(Thanks to Sang for bringing this book to my attention.)
Little by little the paradigm on dogs is shifting. The current consensus is becoming that the hunt is what drew wolf and early man together and ultimately yielded the domestic dog. What’s particularly refreshing about this treatment is how it relies on Indigenous stories of domestication as a basis for serious investigation which is then fleshed out with a clinical scientific method.
In the seventies and eighties reading the science on dogs meant a relentless browbeating of how dogs were domesticated by selecting for docility, submissiveness, respect for a pack leader. Meanwhile working in my father’s kennel business was all about aggression in dogs with security and police patrol work, problem dogs that bit people, dogs that killed livestock, not to mention the dogs that were relentless ratters, woodchuck hunters and the field dogs that were happy to flush birds all day. We always had house and barn cats and they had prey instinct but not nearly as savage as many of the dogs I had come to know. Yet they were seen as almost wild and close to their natural underpinnings while dogs were called tamed and almost totally removed from nature. Concurrently I quickly learned that you couldn’t trust “friendliness.” A dog would snuggle up to me in the admitting office and then later in his kennel would try to bite me. At some point it all began to make sense when I realized that working together in the hunt was the basis of sociability, and friendliness was a defensive response when in socially charged, non-hunting contexts. I credit working with protection and police dogs for the breakthrough and my manner of analysis (immediate-moment) which didn’t put human thoughts into the mind of a dog.

------------------------

▶ [Task instructions]
**1)** In the passage on dog domestication, what reason does the author give for learning not to trust a dog's "friendliness"? Answer in one to three sentences.
**2)** Using the passage on dog domestication, answer these:
(a) According to the current consensus, what drew wolf and early man together?
(b) In which decades did reading the science on dogs mean a browbeating about docility and submissiveness?
(c) What kinds of cats did the author's family always have?
**3)** Transcribe part of the passage on dog domestication. Begin at the words "(Thanks to Sang" and stop after "clinical scientific method.".
The items that come next have no connection to the passage on dog domestication.

[Source data]

------------------------

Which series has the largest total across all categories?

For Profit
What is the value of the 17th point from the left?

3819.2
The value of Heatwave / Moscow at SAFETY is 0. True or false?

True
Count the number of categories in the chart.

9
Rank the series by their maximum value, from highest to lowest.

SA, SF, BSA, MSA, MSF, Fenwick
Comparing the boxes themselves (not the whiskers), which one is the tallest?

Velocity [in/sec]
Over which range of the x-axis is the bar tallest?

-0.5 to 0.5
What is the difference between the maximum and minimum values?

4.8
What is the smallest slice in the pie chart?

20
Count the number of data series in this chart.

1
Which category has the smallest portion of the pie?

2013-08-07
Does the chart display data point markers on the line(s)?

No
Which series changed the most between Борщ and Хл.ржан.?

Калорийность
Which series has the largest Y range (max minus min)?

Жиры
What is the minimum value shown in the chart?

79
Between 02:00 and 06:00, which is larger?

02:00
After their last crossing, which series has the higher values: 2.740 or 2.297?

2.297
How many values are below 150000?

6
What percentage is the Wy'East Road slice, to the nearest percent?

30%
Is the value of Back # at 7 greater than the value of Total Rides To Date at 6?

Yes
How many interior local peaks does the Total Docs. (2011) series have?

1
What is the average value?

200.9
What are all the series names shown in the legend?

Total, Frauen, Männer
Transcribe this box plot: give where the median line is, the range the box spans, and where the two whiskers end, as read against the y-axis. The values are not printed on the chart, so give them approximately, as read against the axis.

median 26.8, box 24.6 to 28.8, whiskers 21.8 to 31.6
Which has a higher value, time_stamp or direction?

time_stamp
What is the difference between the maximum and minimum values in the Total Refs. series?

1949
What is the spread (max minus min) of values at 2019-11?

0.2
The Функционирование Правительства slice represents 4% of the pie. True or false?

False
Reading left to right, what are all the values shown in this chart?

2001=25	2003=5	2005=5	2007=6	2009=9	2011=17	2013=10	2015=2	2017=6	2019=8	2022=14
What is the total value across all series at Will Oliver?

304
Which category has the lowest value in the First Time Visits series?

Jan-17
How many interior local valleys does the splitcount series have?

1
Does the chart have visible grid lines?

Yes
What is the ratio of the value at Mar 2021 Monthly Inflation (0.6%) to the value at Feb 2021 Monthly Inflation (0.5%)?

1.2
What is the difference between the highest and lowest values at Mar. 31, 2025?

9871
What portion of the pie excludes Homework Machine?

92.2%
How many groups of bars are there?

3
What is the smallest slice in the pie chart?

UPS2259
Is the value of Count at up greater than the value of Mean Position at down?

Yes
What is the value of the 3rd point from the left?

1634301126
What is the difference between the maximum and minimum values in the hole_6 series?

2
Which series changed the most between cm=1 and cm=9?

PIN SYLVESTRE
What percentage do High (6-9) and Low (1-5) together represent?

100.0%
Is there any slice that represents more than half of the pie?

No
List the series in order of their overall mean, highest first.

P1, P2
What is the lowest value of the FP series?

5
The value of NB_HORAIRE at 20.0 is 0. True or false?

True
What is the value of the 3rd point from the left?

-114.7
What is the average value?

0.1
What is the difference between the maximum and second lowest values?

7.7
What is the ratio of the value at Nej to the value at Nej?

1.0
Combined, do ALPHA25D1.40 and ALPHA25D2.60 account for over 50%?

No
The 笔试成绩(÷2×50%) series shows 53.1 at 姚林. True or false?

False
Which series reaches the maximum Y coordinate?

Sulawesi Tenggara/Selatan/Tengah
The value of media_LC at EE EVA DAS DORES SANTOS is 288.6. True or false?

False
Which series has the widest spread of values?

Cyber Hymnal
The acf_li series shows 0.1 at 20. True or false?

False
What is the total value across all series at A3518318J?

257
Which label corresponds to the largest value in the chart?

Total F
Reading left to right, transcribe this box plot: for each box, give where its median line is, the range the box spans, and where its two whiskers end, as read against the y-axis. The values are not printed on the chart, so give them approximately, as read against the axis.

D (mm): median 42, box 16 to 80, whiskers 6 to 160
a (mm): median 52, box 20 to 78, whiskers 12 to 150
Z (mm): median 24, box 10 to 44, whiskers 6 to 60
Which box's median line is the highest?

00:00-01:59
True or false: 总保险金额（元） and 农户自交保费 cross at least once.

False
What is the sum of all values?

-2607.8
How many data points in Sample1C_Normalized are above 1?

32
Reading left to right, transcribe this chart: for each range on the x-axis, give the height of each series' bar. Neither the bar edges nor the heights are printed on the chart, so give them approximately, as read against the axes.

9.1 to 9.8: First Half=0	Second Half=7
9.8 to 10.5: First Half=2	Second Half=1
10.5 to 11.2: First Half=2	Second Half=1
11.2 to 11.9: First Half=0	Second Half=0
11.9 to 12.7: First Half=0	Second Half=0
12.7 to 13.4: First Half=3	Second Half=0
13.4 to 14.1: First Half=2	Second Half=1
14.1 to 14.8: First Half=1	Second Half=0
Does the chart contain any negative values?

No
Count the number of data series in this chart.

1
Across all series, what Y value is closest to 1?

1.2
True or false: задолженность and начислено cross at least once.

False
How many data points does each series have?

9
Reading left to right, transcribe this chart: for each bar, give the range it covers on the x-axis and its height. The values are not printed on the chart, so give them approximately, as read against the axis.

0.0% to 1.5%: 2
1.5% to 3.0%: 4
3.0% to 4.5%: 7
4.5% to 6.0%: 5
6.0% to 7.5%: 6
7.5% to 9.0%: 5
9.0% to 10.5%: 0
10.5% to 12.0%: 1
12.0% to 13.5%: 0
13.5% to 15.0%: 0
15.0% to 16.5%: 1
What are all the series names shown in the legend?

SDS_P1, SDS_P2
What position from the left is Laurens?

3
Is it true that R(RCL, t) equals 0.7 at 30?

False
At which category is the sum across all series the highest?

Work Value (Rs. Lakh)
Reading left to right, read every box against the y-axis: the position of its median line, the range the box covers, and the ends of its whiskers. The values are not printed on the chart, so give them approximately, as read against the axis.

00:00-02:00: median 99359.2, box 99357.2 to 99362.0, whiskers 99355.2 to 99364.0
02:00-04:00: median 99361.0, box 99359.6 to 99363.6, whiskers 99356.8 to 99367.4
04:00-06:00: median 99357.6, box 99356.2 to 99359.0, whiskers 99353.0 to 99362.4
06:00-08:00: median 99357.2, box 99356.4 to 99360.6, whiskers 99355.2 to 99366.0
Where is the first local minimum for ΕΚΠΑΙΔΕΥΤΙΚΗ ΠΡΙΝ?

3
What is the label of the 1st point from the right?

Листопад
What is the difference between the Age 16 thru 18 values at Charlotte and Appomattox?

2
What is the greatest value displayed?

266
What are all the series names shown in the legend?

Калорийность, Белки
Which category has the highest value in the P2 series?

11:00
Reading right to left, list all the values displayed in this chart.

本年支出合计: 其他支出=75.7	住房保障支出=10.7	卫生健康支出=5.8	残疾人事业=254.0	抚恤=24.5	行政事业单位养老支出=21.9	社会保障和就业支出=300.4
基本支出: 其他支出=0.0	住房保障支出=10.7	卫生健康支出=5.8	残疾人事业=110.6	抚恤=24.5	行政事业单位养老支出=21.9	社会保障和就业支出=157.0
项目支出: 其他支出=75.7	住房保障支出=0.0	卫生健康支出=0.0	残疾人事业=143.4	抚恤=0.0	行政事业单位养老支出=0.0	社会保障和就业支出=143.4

------------------------

▶ [Outputs by task]
**1)** A dog would snuggle up to the author in the admitting office and then later try to bite in its kennel. The author later concluded that friendliness was a defensive response in socially charged, non-hunting contexts.

**2)**
(a) The hunt.
(b) The seventies and eighties.
(c) House and barn cats.

**3)**
(Thanks to Sang for bringing this book to my attention.)
Little by little the paradigm on dogs is shifting. The current consensus is becoming that the hunt is what drew wolf and early man together and ultimately yielded the domestic dog. What’s particularly refreshing about this treatment is how it relies on Indigenous stories of domestication as a basis for serious investigation which is then fleshed out with a clinical scientific method.